The C++11 move semantics provides a solution. By adding a move constructor (a constructor that takes a rvalue reference), compiler knows how to treat the return value more efficiently:

Storage(Storage && other)
: data(other.data), size(other.size), reserved(other.reserved) {
  // this is much faster
  std::printf("Storage(this=%p)::Storage(&&): cheaper move\n", this);
  other.size = 0;
  other.reserved = 0;
  other.data = nullptr;
}

For the argument of extend(), the copy constructor is still used to copy the data to a new instance. But when the function returns, the move constructor is used to move the data from the copy-constructed temporary to the stor2 variable at the caller.

Storage stor2 = extend(stor1);
// OUT: Storage(this=0x7ffe2ead4de0)::Storage(const &): costly copy
// OUT: extend() &stor=0x7ffe2ead4de0
// OUT: extend() finish
// OUT: Storage(this=0x7ffe2ead4dc0)::Storage(&&): cheaper move
// OUT: Storage(this=0x7ffe2ead4de0)::~Storage()
std::printf("stor2  (this=%p).size = %ld\n", &stor2, stor2.size);
// OUT: stor2  (this=0x7ffe2ead4dc0).size() = 3
// OUT: Storage(this=0x7ffe2ead4dc0)::~Storage()
// OUT: Storage(this=0x7ffe2ead4da0)::~Storage()

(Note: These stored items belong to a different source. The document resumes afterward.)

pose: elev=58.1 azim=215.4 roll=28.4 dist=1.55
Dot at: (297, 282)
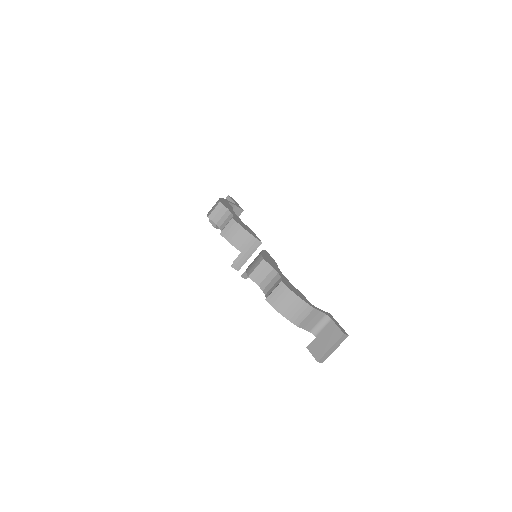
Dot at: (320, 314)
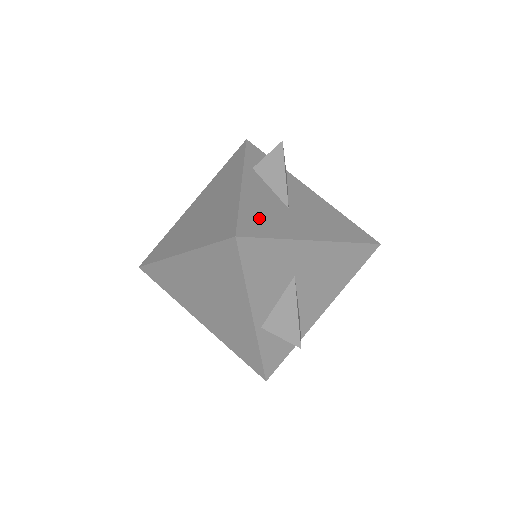
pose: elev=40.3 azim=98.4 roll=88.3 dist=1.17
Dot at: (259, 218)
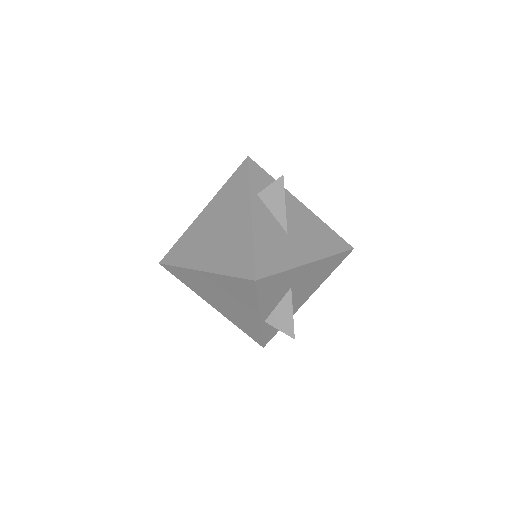
Dot at: (268, 254)
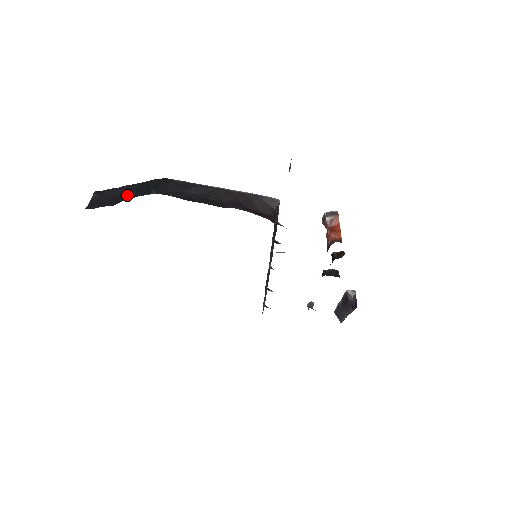
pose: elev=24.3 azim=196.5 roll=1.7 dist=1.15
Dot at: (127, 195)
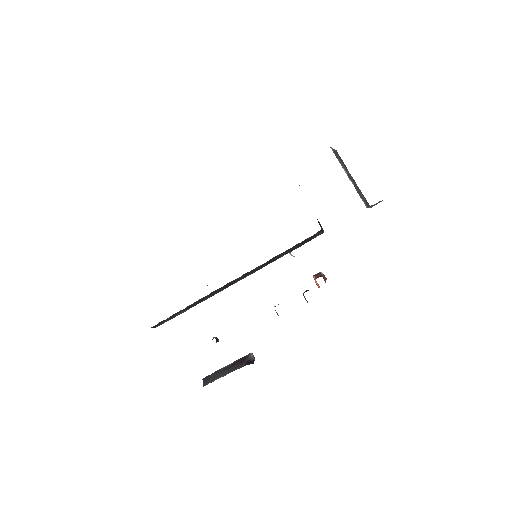
Dot at: occluded
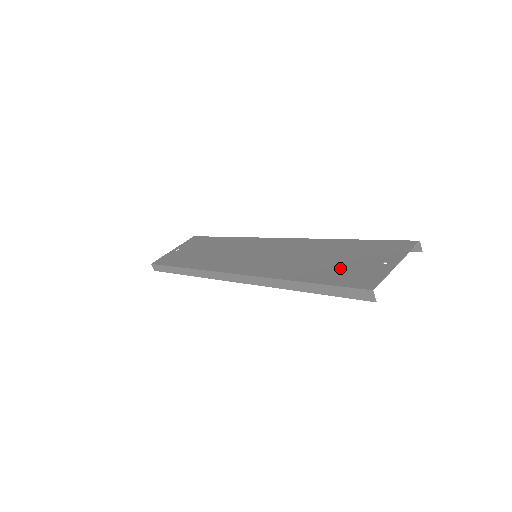
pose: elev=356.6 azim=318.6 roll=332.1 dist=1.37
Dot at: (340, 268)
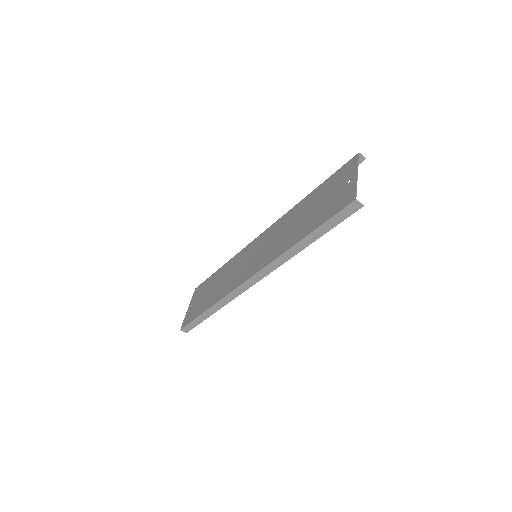
Dot at: (322, 209)
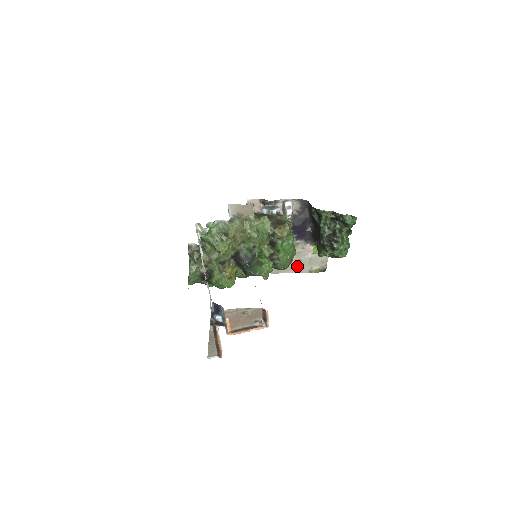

In the above example, it could be confusing why compiler knows the move constructor should be used. The standard requires a compiler to either elide the return copy or treat the return instance as a rvalue when returning a local variable. Because extend() returns its function argument, RVO doesn’t engage. The function then effectly works like:

Storage extend(Storage stor) {
  std::printf("extend() &stor=%p\n", &stor);
  stor.append(stor.data[stor.size-1]);
  std::printf("extend() finish\n");
  return std::move(stor);
}

Thus when a move constructor of Storage is available, it is called for the return value.

Lambda

C++ lambda expression is the syntactic sugar that makes writing C++ almost like writing Python, literally.

 1
 2
 3
 4
 5
 6
 7
 8
 9
10
11
12
13
14
15
16
17
18
19
20
21
22
23
24
25
26
27
28
29
30
31
32
#include <unordered_map>
#include <functional>
#include <cstdio>

int main(int argc, char ** argv) {
  // Python: fmap = dict()
  std::unordered_map<int, std::function<void(int)>> fmap;

  // Python: fmap[1] = lambda v: print("v = %d" % v)
  fmap.insert({
    1, [](int v) -> void { std::printf("v = %d\n", v); }
  });

  // Python: fmap[5] = lambda v: print("v*5 = %d" % (v*5))
  fmap.insert({
    5, [](int v) -> void { std::printf("v*5 = %d\n", v*5); }
  });

  std::unordered_map<int, std::function<void(int)>>::iterator search;

  // Python: fmap[1](100)
  search = fmap.find(1);
  search->second(100);
  // OUT: v = 100

  // Python: fmap[5](500)
  search = fmap.find(5);
  search->second(500);
  // OUT: v*5 = 2500

  return 0;
}

Although the lambda expression provides many more features than just defining nested functions, the simple use may be just as nested functions. It is especially useful when writing wrapper code for high-level languages.

Variadic Template

This is a versatile addition to C++. My interest in it is the capability to write generic wrapping code cleanly. For example, the C++11 standard doesn’t include the function template std::make_unique() (it’s an oversight, and added back to standard in C++14), but we can easily implement it using variadic template:

 1
 2
 3
 4
 5
 6
 7
 8
 9
10
11
12
13
14
15
16
17
18
19
20
21
22
#include <memory>
#include <cstdio>
#include <vector>
#include <list>

// C++11 doesn't have make_unique
template<typename T, typename... Args>
std::unique_ptr<T> make_unique(Args&&... args) {
  return std::unique_ptr<T>(new T(std::forward<Args>(args)...));
}

int main(int argc, char ** argv) {
  auto vec = make_unique<std::vector<int>>(10);
  std::printf("vec->size() = %ld\n", vec->size());
  // OUT: vec->size() = 10

  auto lst = make_unique<std::list<int>>(vec->begin(), vec->end());
  std::printf("lst->size() = %ld\n", lst->size());
  // OUT: lst->size() = 10

  return 0;
}

No matter what types and number of argument the wrapped constructor has, the variadic template faithfully translates. It provides type safety but doesn’t incur any runtime overhead. The expansion is done in the compile-time.

The above example showed how to wrap C++ functions. But when one wraps C/C++ code for Python, the same technique applies. For a dynamic language like Python, a dynamic-static type translation layer needs to be in between.